Requirement:
The data are to be restated in full, exactly as presented.

[Stored data entries]
┄┄┄┄┄┄

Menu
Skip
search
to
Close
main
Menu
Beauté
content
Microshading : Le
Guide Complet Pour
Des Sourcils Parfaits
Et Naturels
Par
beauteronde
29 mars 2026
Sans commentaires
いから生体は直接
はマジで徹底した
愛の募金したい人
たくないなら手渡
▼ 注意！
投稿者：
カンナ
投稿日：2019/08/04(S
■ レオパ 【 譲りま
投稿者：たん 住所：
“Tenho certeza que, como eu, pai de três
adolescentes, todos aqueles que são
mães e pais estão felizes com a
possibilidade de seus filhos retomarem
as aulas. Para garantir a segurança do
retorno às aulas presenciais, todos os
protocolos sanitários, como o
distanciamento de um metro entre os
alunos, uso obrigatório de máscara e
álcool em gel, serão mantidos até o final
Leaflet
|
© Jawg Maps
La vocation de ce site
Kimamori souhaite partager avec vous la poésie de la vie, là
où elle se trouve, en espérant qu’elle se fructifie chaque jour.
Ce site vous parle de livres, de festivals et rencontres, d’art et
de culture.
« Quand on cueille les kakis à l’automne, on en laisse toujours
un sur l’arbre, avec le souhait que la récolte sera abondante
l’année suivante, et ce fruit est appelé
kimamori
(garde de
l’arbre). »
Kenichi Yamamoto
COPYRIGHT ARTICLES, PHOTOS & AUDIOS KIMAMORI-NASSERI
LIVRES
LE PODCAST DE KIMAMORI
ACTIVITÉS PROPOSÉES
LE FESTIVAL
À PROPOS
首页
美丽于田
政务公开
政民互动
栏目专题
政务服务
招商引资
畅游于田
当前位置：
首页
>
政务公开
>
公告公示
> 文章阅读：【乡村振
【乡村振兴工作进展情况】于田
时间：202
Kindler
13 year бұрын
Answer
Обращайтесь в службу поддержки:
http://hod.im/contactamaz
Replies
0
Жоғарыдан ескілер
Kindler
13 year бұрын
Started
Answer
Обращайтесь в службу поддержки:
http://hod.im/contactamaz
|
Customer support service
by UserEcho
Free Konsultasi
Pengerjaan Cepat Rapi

┄┄┄┄┄┄

Response area:
Menu
Skip
search
to
Close
main
Menu
Beauté
content
Microshading : Le
Guide Complet Pour
Des Sourcils Parfaits
Et Naturels
Par
beauteronde
29 mars 2026
Sans commentaires
いから生体は直接
はマジで徹底した
愛の募金したい人
たくないなら手渡
▼ 注意！
投稿者：
カンナ
投稿日：2019/08/04(S
■ レオパ 【 譲りま
投稿者：たん 住所：
“Tenho certeza que, como eu, pai de três
adolescentes, todos aqueles que são
mães e pais estão felizes com a
possibilidade de seus filhos retomarem
as aulas. Para garantir a segurança do
retorno às aulas presenciais, todos os
protocolos sanitários, como o
distanciamento de um metro entre os
alunos, uso obrigatório de máscara e
álcool em gel, serão mantidos até o final
Leaflet
|
© Jawg Maps
La vocation de ce site
Kimamori souhaite partager avec vous la poésie de la vie, là
où elle se trouve, en espérant qu’elle se fructifie chaque jour.
Ce site vous parle de livres, de festivals et rencontres, d’art et
de culture.
« Quand on cueille les kakis à l’automne, on en laisse toujours
un sur l’arbre, avec le souhait que la récolte sera abondante
l’année suivante, et ce fruit est appelé
kimamori
(garde de
l’arbre). »
Kenichi Yamamoto
COPYRIGHT ARTICLES, PHOTOS & AUDIOS KIMAMORI-NASSERI
LIVRES
LE PODCAST DE KIMAMORI
ACTIVITÉS PROPOSÉES
LE FESTIVAL
À PROPOS
首页
美丽于田
政务公开
政民互动
栏目专题
政务服务
招商引资
畅游于田
当前位置：
首页
>
政务公开
>
公告公示
> 文章阅读：【乡村振
【乡村振兴工作进展情况】于田
时间：202
Kindler
13 year бұрын
Answer
Обращайтесь в службу поддержки:
http://hod.im/contactamaz
Replies
0
Жоғарыдан ескілер
Kindler
13 year бұрын
Started
Answer
Обращайтесь в службу поддержки:
http://hod.im/contactamaz
|
Customer support service
by UserEcho
Free Konsultasi
Pengerjaan Cepat Rapi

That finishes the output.